Une poutre-voile (ou paroi porteuse de grande hauteur) est un élément structurel en béton armé dont la portée libre est inférieure ou égale à deux fois sa hauteur totale (L ≤ 2h). Fréquemment utilisée dans les bâtiments de grande hauteur (IGH), les silos, ou les structures industrielles soumises à de fortes charges, elle sert à reprendre des charges verticales et horizontales importantes tout en franchissant de grandes portées.
En raison de sa géométrie (hauteur importante par rapport à l'épaisseur), la distribution des contraintes y est non linéaire, rendant caduque la résistance des matériaux classique (hypothèse de Navier-Bernoulli). Le dimensionnement requiert des méthodes spécifiques, principalement basées sur le modèle bielles-et-tirants (strut-and-tie model) ou la théorie de l'élasticité.
1. Critères de classification et Domaine d'application
Pour qualifier une poutre-voile selon les normes en vigueur (comme l'Eurocode 2), on analyse le rapport entre la portée libre L et la hauteur totale h :
- Poutre-voile sur appuis simples : L ≤ 2h
- Poutre-voile continue : L ≤ 2.5h
Si ces conditions ne sont pas respectées, l'élément est considéré comme une poutre fléchie classique. L'épaisseur b0 de la poutre-voile doit également respecter des critères minimaux de rigidité et de prévention du flambement (généralement b0 ≥ 150 mm ou h/10).
2. Méthodologie de dimensionnement : Le modèle bielles-et-tirants
Le flux des efforts dans une poutre-voile se comporte à la manière d'un système réticulé isostatique équivalent.
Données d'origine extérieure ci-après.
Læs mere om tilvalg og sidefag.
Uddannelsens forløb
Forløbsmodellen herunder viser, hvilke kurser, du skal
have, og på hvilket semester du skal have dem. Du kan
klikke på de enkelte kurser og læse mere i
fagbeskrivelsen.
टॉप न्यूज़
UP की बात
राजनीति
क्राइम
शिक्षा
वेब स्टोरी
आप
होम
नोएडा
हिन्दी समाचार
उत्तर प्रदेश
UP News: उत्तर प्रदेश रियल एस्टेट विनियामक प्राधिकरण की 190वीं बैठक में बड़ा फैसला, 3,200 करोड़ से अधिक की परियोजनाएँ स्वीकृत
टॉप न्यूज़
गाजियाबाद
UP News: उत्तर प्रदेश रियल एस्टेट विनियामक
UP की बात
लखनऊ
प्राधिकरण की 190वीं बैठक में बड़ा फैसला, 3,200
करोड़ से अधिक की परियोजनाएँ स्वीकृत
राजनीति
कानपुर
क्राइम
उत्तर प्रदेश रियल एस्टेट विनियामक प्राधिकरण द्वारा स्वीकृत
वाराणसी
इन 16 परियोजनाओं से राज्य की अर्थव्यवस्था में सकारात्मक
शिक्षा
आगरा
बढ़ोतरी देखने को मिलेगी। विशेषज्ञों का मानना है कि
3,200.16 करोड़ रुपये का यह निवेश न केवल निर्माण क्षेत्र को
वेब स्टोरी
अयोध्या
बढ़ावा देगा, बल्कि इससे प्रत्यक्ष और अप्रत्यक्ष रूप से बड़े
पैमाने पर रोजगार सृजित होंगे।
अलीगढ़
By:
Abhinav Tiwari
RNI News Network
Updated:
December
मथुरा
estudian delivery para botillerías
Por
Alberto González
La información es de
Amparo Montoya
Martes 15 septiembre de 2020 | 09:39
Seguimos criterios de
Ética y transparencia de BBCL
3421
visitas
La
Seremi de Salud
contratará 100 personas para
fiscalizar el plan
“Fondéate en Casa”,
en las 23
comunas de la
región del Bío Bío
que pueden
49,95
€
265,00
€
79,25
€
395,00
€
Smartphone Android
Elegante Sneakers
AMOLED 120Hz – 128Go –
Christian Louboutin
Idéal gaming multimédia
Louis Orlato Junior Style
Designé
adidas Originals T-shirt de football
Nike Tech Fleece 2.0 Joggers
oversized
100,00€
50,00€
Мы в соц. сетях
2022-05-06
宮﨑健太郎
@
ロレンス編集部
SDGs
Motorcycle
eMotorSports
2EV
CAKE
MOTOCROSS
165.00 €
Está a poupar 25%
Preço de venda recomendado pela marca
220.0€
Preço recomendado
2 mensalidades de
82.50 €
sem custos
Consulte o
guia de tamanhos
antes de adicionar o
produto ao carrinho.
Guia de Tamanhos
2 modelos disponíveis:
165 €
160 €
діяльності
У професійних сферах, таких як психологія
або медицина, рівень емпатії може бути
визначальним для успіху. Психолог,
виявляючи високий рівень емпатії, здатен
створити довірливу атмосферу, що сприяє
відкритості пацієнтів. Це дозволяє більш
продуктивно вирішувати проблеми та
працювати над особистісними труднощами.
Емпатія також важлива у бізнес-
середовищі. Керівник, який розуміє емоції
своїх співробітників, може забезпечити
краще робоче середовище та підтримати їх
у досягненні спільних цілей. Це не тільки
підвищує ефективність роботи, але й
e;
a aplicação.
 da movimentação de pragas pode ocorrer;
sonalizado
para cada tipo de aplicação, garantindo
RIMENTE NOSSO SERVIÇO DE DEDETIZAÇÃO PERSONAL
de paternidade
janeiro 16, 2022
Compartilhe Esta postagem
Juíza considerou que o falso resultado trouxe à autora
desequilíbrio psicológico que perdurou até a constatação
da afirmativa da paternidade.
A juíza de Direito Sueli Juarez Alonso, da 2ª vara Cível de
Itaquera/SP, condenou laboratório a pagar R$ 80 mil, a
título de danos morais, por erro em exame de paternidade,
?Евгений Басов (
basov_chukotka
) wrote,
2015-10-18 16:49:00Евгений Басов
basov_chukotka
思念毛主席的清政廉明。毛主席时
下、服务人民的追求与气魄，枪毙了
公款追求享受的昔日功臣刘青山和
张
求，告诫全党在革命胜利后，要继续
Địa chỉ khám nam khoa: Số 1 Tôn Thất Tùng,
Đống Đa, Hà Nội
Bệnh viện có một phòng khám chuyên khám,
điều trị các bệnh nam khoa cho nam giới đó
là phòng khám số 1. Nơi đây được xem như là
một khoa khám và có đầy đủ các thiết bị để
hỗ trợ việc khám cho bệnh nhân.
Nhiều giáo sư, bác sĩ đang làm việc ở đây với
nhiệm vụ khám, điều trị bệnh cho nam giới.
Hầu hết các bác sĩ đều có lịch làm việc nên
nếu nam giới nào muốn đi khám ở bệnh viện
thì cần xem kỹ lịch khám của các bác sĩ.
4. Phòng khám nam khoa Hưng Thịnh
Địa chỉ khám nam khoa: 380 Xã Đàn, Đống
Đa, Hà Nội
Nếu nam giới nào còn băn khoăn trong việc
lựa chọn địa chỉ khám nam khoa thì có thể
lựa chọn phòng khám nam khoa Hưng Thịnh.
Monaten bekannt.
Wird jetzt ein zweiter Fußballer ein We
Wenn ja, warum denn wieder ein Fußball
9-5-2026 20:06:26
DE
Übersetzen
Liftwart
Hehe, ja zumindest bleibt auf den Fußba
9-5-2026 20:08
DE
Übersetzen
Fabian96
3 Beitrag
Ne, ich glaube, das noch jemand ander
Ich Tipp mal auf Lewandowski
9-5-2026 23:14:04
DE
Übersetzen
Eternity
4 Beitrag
Le modèle bielles-et-tirants consiste à décomposer la structure en :
- Des bielles de compression en béton (représentant les flux de contraintes principales de compression).
- Des tirants en acier (représentant les armatures tendues principales et de peau).
- Des nœuds (zones de convergence où les bielles et les tirants s'ancrent).
A. Détermination de la traction dans le tirant inférieur
L'effort de traction maximal T à la base de la poutre-voile, assurant la reprise du moment fléchissant MEd, s'estime par la formule simplifiée :
T = MEd / z
Où z est le bras de levier interne, souvent pris égal à 0.6L ou 0.9d. La section d'armatures longitudinales inférieures As nécessaire se calcule ainsi :
As = T / fyd
B. Vérification des bielles de compression
La contrainte nominale σRd,max dans une bielle ne doit pas dépasser la résistance admissible du béton :
σEd ≤ ν' · fcd
3. Armatures de peau et dispositions constructives
La mise en place d'un quadrillage d'armatures de peau (verticales et horizontales) est obligatoire sur les deux faces :
- Armatures horizontales minimales : ρh,min ≥ 0.15% · b0 · sh
- Armatures verticales minimales : ρv,min ≥ 0.15% · b0 · sv
4. Traitement des zones particulières : Ouvertures et Appuis
Les ouvertures interrompent les flux de bielles ; il est impératif de disposer des armatures de renfort autour des trémies. Pour les zones d'appuis, des frettages transversaux serrés sont indispensables pour éviter l'éclatement du béton par écrasement local.